September 18, 2017 / 1:39 PM / 7 months ago

ENTREVISTA-BNDES mantém defesa de saída da família Batista do comando da JBS

Por Rodrigo Viga Gaier

Presidente do BNDES, Paulo Rabello de Castro, discursa em cerimônia no Rio de Janeiro, Brasil 1/6/2017 REUTERS/Pilar Olivares

RIO DE JANEIRO (Reuters) - O Banco Nacional de Desenvolvimento Econômico e Social (BNDES) continuará defendendo a saída definitiva da família Batista do comando executivo da JBS, disse o presidente do banco de fomento nesta segunda-feira, após o conselho de administração da empresa de alimentos ter eleito José Batista Sobrinho como novo presidente-executivo para o lugar do filho Wesley, que está preso.

“Nem nos nossos maiores desvarios nos passa pela cabeça desistir da nossa posição de trocar o comando da empresa”, disse o presidente do BNDES, Paulo Rabello de Castro, em entrevista à Reuters nesta segunda-feira.

“O banco permanecerá firme como um rocha na sua posição como sócio da empresa influindo tudo que for possível para consertar a péssima governança da companhia”, afirmou. Mas o banco não pretende se desfazer da participação na JBS.

Rabello de Castro disse que o BNDES vai consultar a Comissão de Valores (CVM) sobre a validade da reunião do conselho da JBS, que no sábado elegeu Sobrinho como novo presidente-executivo para complementar o mandato de Wesley.

“Vejo malandragem no que foi feito. Uma reunião desse tipo e para resolver essa grandeza não se convoca de uma hora para outra; é completamente fora de propósito”, disse Rabello de Castro.

O BNDESPar, que tem 21,3 por cento da JBS, vinha defendendo o afastamento de Wesley do comando da JBS. A pressão aumentou após o empresário ter sido preso na quarta-feira pela Polícia Federal, acusado de usar informações privilegiadas para ganhar dinheiro no mercado financeiro.

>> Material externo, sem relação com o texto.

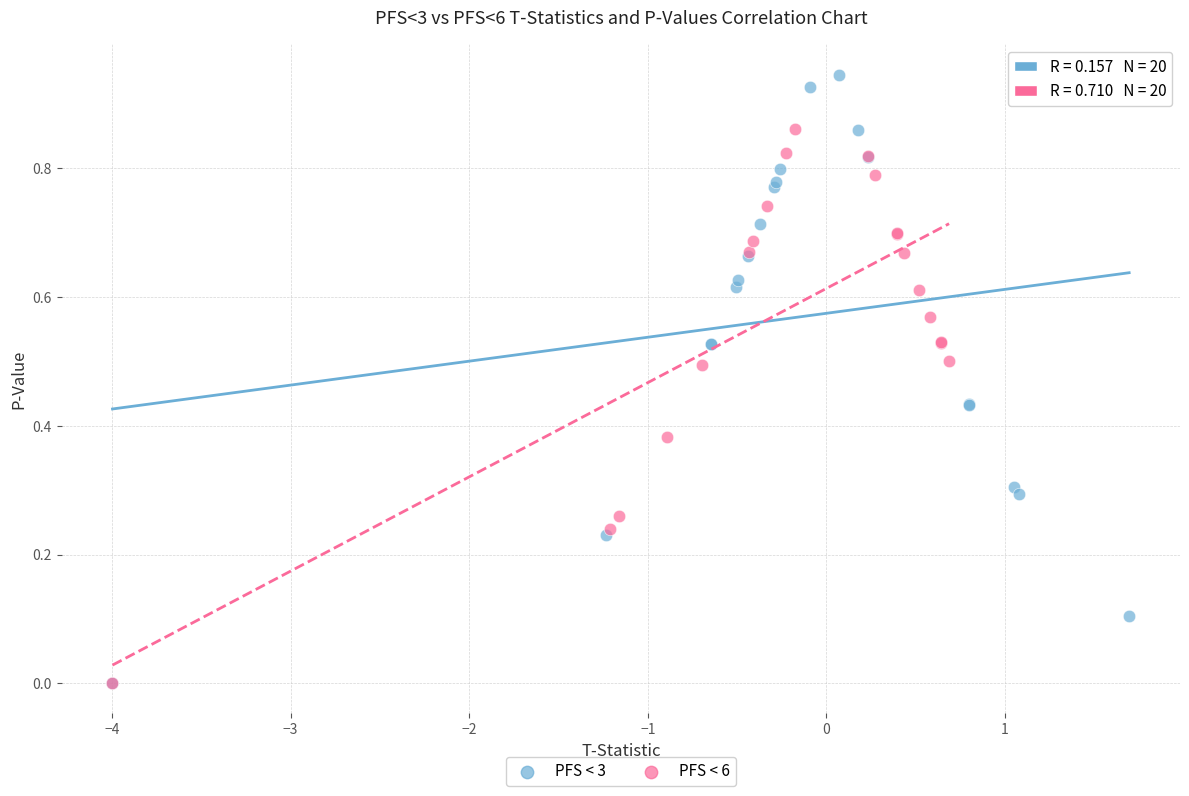

What are all the series names shown in the legend?

PFS < 3, PFS < 6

A JBS é alvo de escândalo, após seus executivos revelarem um esquema para comprar de políticos. As revelações foram feitas em um acordo de delação premiada. O acordo pode ser cancelado após a descoberta de que os delatares esconderam crimes que não foram revelados à época do acordo.

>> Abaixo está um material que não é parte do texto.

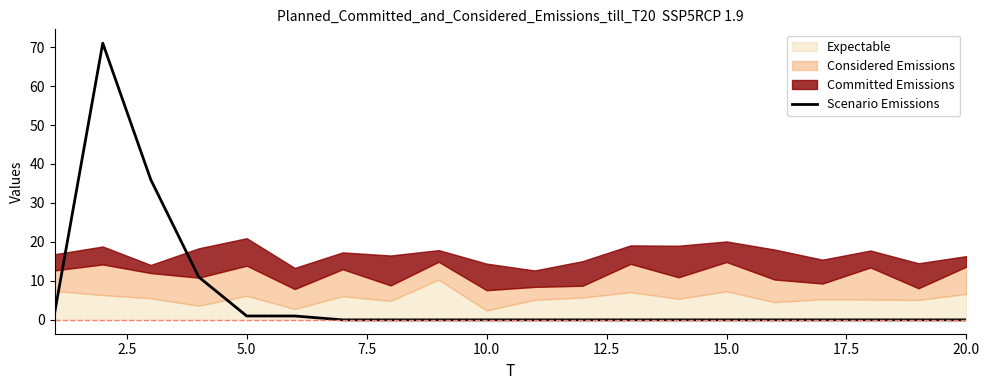

How many points are higher than both their immediate neighbors (excluding endpoints)?

1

Rabello de Castro disse que não sabia da reunião de sábado, que elegeu Sobrinho por unanimidade, e criticou a representante do BNDESPar no conselho, Claudia Silva de Azeredo Santos, por ter participado e votado.

“Ela não deveria ter comparecido para não se dar por convocada”, afirmou.

Rabello de Castro disse ainda que o BNDESPar indicará ainda nesta segunda dois novos representantes para compor o conselho da JBS. Um deles será Cledorvino Belini, ex-presidente da Fiat Chrysler para a América Latina. O outro nome ainda precisa ser definido pelo banco.

Daqui em diante, o banco será mais criterioso na concessão de empréstimos a empresas e a boa governança será um elemento fundamental para novas liberações, segundo o presidente.

Às 11h04, a ação da JBS tinha queda de 3,8 por cento na bolsa paulista. No mesmo instante, o Ibovespa subia 0,75 por cento.